Quel bilan faites-vous des travaux de la conférence de consensus jusqu’à présent ?
Au départ, la conférence se heurtait à un certain scepticisme, parce que c’est une méthode très inhabituelle dans le monde judiciaire. C’était assez difficile à comprendre. Ce processus fait intervenir beaucoup de gens, c’est un pari sur l’intelligence collective et le croisement des regards.
Tous les professionnels avaient le souci de débattre et de contribuer, de trouver des solutions. Ils ont aussi exprimé un sentiment de perte de sens, due à l’impression de gérer des flux et à la surcharge de travail. Des magistrats et fonctionnaires nous ont dit : « A la fin de la journée, on ne sait plus ce qui est important et ce qui ne l’est pas ».
En France, on dispose de beaucoup de mesures, soit en pré-sentenciel (les réponses pénales apportées par le parquet), soit en post-sentenciel. Mais au fond, même si on peut avoir le sentiment que telle ou telle mesure est plus ou moins efficace, les connaissances des acteurs sont très empiriques. On ne dispose pratiquement d’aucune évaluation sur la prison ou sur les mesures alternatives en milieu ouvert.
L’importation de la conférence de consensus, issue du monde médical, dans le domaine de la justice, témoigne-t-elle d’une mutation de la répression vers le soin ?
J’y verrais plutôt l’idée que pour mener une politique pénale, on doit se fonder sur des données scientifiques, même s’il ne s’agit pas là de sciences dures mais de sciences humaines et sociales. Il y a toujours une part d’humain et d’émotion dans l’accompagnement de quelqu’un. Néanmoins, on a suffisamment de données aujourd’hui pour dire : ce n’est pas possible de continuer comme ça.

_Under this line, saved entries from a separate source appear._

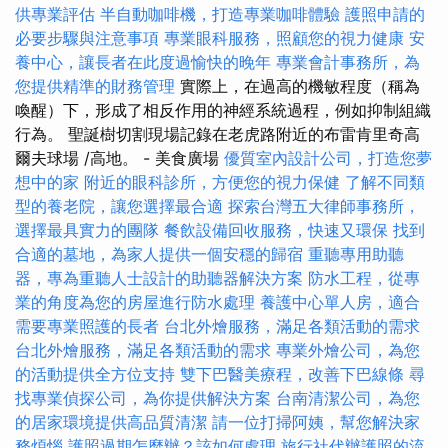
供專業評估
半自動咖啡機，打造專業咖啡體驗
護照申請的
必要步驟與注意事項
專業眼科服務，照顧您的視力健康
安
養中心，讓長者在此度過愉快的晚年
專業會計事務所，為
您提供精準的財務管理
實際上，在過高的機敏程度（稱為
喚醒）下，形成了相反作用的神經系統過程，例如抑制組織
行為。 聖誕樹切割現場記錄在老虎路附近的布雷肯里奇高
爾夫球場 /高地。 - 美食廣場
優質室內設計公司，打造您夢
想中的家
附近的眼科診所，方便您的視力保健
了解不同類
型的養老院，讓您選擇最合適
探索台灣五大律師事務所，
選擇最具實力的團隊
餐飲設備回收服務，快速又環保
找到
合適的墓地，為家人提供一個安穩的歸宿
重聽專用助聽
器，專為重聽人士設計的助聽器解決方案
防水工程，從專
業的角度為您的房屋進行防水處理
養護中心單人房，適合
需要專業照護的長者
台北外燴服務，滿足各類活動的需求
台北外燴服務，滿足各類活動的需求
專業外燴公司，為您
的活動提供全方位支持
雙下巴醫美療程，改善下巴線條
尋
找專業偵探公司，為你提供解決方案
台南清潔公司，為您
的居家環境提供高品質清潔
請一位打掃阿姨，幫您解決家
務煩惱
護照過期怎麼辦？該如何處理
旅行社代辦護照的流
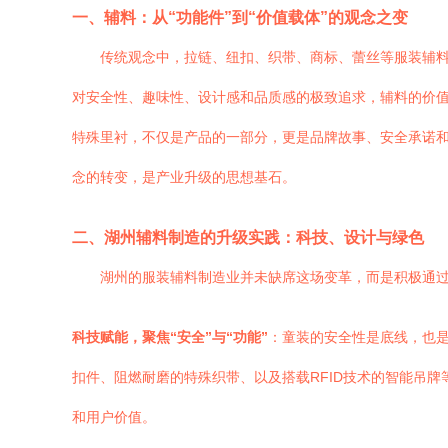
一、辅料：从“功能件”到“价值载体”的观念之变
传统观念中，拉链、纽扣、织带、商标、蕾丝等服装辅料
对安全性、趣味性、设计感和品质感的极致追求，辅料的价值
特殊里衬，不仅是产品的一部分，更是品牌故事、安全承诺和
念的转变，是产业升级的思想基石。
二、湖州辅料制造的升级实践：科技、设计与绿色
湖州的服装辅料制造业并未缺席这场变革，而是积极通
科技赋能，聚焦“安全”与“功能”
：童装的安全性是底线，也
扣件、阻燃耐磨的特殊织带、以及搭载RFID技术的智能吊
和用户价值。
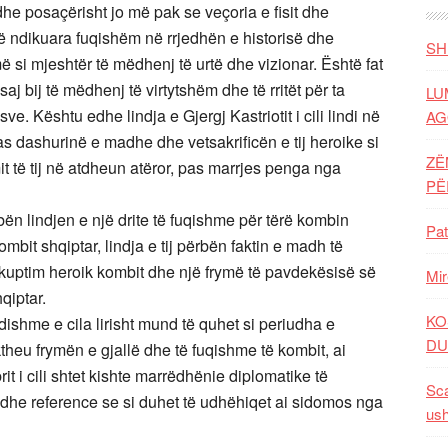
he posaçërisht jo më pak se veçoria e fisit dhe
 të ndikuara fuqishëm në rrjedhën e historisë dhe
SH
më si mjeshtër të mëdhenj të urtë dhe vizionar. Është fat
j bij të mëdhenj të virtytshëm dhe të rritët për ta
LU
ve. Kështu edhe lindja e Gjergj Kastriotit i cili lindi në
AG
s dashurinë e madhe dhe vetsakrificën e tij heroike si
ZË
imit të tij në atdheun atëror, pas marrjes penga nga
P
bën lindjen e një drite të fuqishme për tërë kombin
Pat
ombit shqiptar, lindja e tij përbën faktin e madh të
ë kuptim heroik kombit dhe një frymë të pavdekësisë së
Mir
qiptar.
KO
dishme e cila lirisht mund të quhet si periudha e
DU
iktheu frymën e gjallë dhe të fuqishme të kombit, ai
it i cili shtet kishte marrëdhënie diplomatike të
Sca
dhe reference se si duhet të udhëhiqet ai sidomos nga
ush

Aujourd’hui, tous les textes successifs ont rendu l’accès aux mesures d’aménagement plus difficile pour les récidivistes. Résultat, les récidivistes, qui sont les personnes les plus en risque de récidive, bénéficient le moins des mesures propres à réduire les risques. C’est une absurdité, une contradiction relevée par beaucoup des intervenants qu’on a entendus.